[MATERIAL FOR THE TASK]

☆ ☆ ☆ ☆

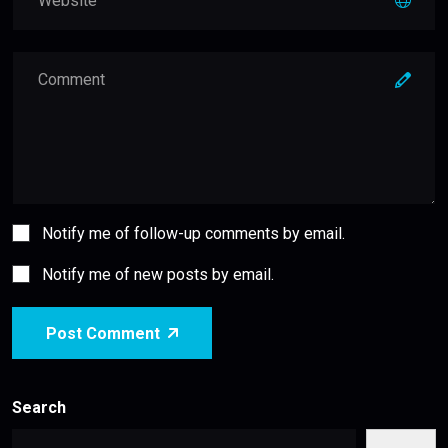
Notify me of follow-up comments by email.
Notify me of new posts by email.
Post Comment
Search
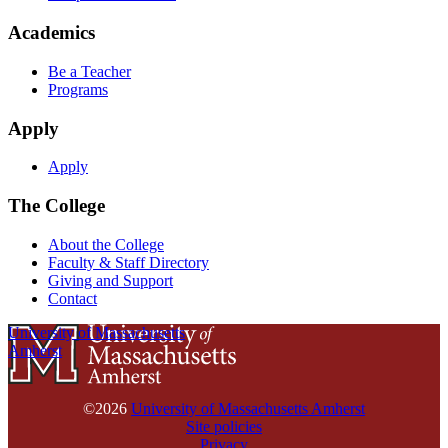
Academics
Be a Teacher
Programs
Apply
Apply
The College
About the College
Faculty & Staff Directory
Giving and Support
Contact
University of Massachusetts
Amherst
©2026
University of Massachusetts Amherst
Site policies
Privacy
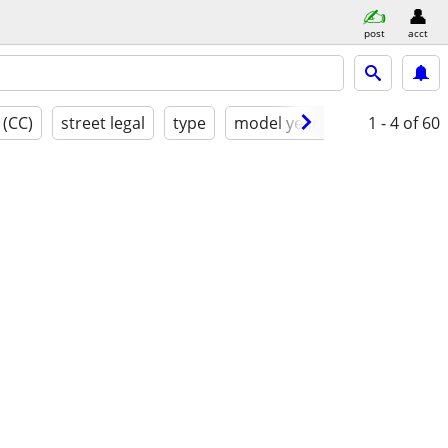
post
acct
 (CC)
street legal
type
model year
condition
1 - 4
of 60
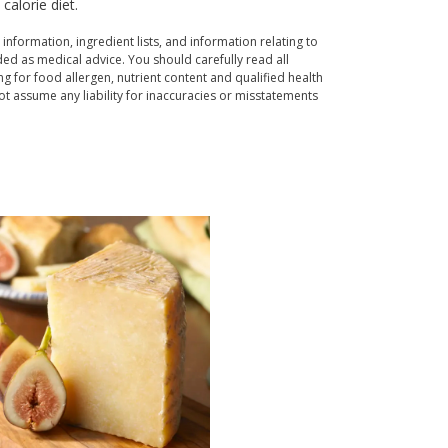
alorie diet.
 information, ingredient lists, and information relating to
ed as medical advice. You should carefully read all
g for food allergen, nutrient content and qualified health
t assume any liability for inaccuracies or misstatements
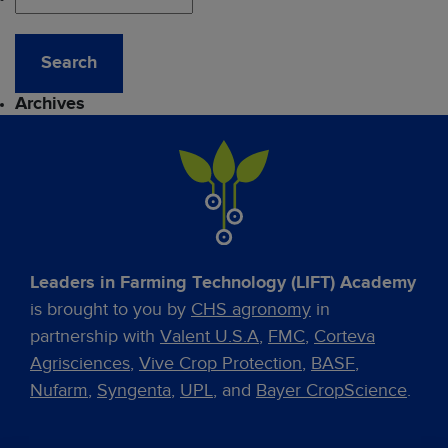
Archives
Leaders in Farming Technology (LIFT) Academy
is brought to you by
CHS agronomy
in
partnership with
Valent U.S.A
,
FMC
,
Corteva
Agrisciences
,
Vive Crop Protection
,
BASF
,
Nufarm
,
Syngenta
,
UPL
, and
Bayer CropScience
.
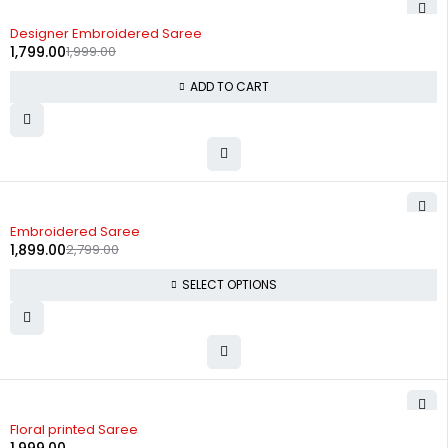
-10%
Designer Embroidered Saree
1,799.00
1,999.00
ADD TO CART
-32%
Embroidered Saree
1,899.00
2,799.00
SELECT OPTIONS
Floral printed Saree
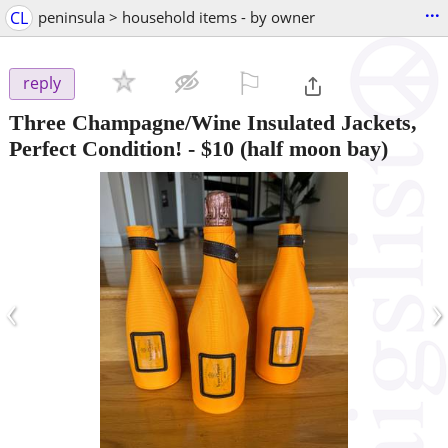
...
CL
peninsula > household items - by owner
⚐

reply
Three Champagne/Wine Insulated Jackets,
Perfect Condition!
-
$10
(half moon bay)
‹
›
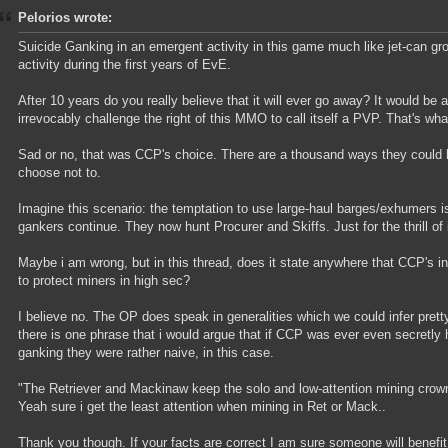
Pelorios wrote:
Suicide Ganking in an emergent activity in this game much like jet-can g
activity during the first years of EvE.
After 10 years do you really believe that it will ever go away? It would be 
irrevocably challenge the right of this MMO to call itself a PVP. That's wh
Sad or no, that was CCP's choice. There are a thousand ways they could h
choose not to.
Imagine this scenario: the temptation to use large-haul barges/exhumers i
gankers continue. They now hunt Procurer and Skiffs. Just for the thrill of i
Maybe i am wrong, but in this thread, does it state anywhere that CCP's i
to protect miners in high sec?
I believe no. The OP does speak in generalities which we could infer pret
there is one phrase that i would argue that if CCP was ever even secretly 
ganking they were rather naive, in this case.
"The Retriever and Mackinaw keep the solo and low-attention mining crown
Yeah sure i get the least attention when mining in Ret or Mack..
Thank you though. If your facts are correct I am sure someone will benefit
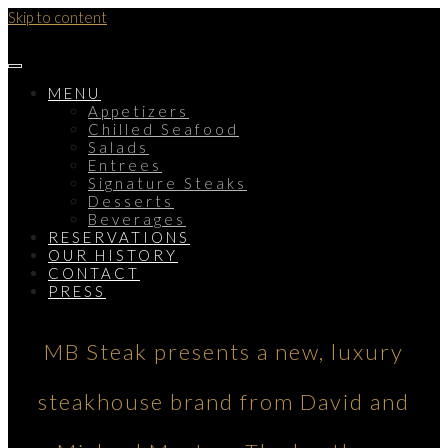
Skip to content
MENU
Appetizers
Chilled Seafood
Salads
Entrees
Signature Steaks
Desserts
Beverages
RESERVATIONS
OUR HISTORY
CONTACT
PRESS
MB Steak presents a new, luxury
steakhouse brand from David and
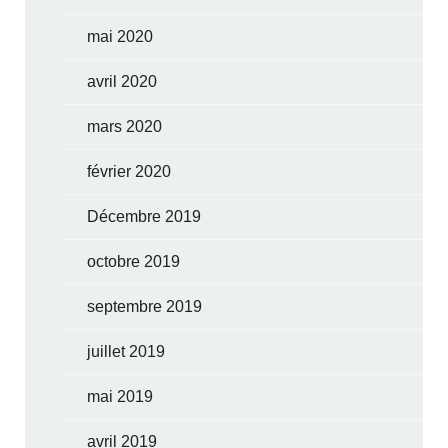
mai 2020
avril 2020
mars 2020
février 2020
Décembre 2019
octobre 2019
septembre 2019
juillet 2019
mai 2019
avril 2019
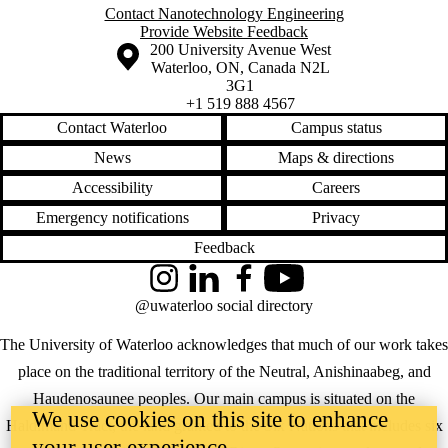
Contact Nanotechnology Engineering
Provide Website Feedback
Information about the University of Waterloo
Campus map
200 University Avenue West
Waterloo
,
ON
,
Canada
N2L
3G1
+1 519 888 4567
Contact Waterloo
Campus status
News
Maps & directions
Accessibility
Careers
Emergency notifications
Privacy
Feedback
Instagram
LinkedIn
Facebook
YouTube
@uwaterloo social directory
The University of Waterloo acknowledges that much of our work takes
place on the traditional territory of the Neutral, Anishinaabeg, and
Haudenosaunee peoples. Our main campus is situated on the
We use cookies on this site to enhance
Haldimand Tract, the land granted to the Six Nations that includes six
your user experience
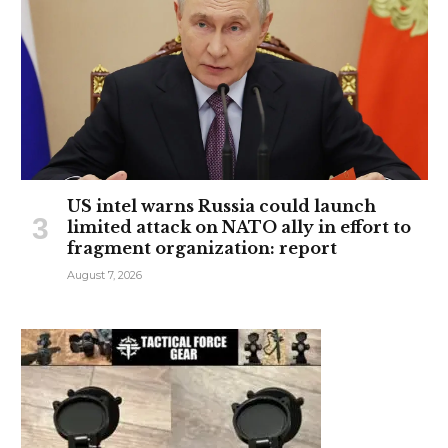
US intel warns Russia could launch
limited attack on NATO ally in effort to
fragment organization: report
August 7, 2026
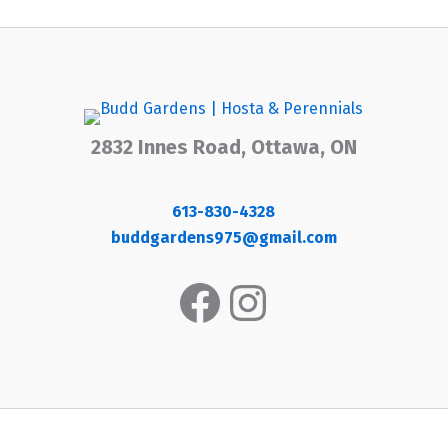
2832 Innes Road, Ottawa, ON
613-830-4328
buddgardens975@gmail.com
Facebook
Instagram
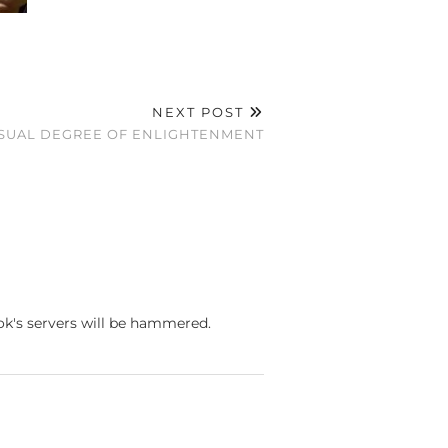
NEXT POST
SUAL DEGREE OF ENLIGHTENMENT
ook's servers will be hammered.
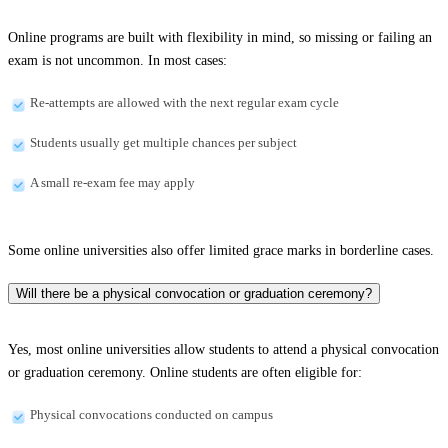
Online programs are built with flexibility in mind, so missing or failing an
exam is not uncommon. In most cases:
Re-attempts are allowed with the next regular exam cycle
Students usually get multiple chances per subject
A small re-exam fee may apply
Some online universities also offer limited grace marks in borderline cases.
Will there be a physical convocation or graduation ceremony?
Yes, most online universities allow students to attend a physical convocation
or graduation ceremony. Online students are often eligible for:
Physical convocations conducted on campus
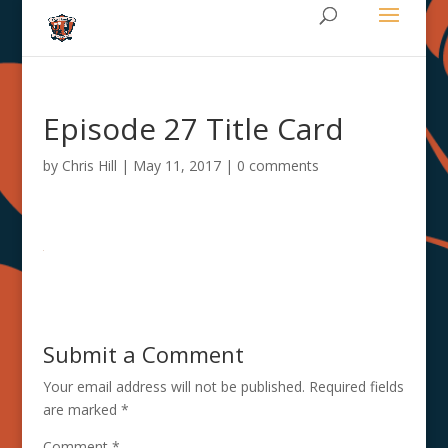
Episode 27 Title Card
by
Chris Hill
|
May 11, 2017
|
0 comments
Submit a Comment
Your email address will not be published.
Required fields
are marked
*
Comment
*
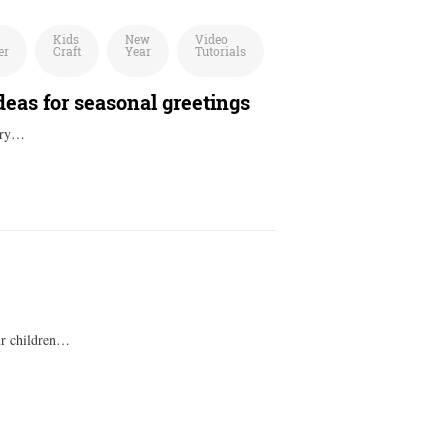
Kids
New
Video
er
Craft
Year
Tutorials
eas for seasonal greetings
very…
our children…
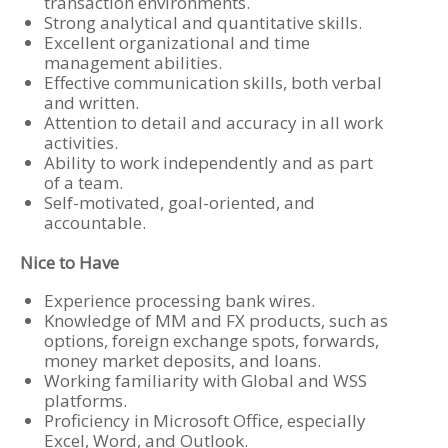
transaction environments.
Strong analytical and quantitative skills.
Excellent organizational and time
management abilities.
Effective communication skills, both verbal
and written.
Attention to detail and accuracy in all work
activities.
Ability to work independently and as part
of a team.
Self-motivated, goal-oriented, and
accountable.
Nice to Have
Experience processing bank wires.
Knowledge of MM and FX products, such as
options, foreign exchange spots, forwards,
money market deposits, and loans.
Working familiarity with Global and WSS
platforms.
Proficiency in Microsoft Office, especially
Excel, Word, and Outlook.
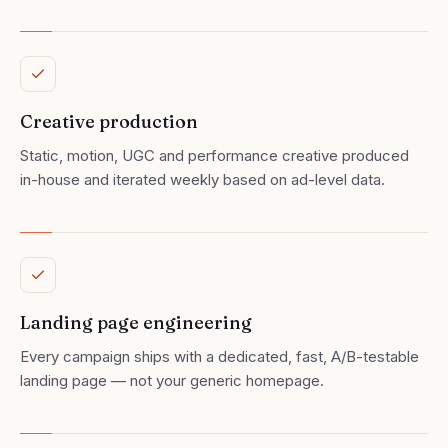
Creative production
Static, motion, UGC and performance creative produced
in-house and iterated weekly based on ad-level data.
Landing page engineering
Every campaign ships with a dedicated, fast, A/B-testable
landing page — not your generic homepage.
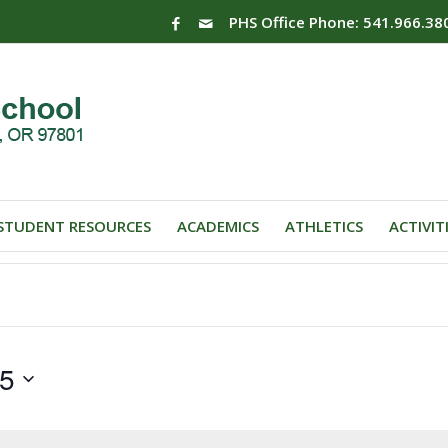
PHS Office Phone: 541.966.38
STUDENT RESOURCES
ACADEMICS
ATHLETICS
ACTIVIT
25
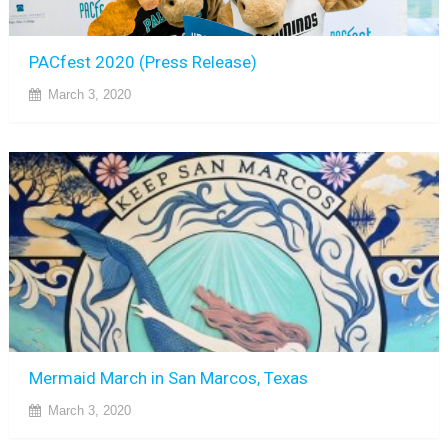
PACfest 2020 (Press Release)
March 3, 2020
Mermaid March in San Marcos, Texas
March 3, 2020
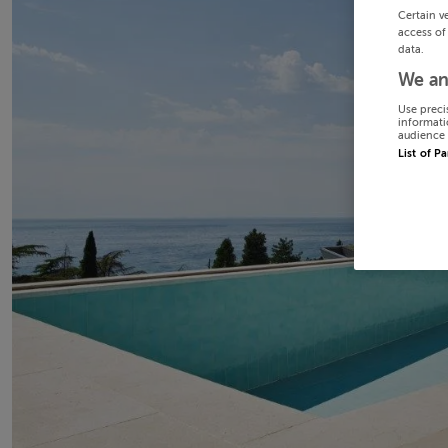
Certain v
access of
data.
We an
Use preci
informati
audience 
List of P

☆ ☆ ☆ ☆

[EXERCISE DESCRIPTION]
Using the data above, set down each line from the line with "money market deposits, and loans." to the line with "Static, motion, UGC" exactly, both ends included, and leave the pictures behind. Nothing else belongs.

[WRITTEN RESPONSE]
money market deposits, and loans.
Working familiarity with Global and WSS
platforms.
Proficiency in Microsoft Office, especially
Excel, Word, and Outlook.
Creative production
Static, motion, UGC and performance creative produced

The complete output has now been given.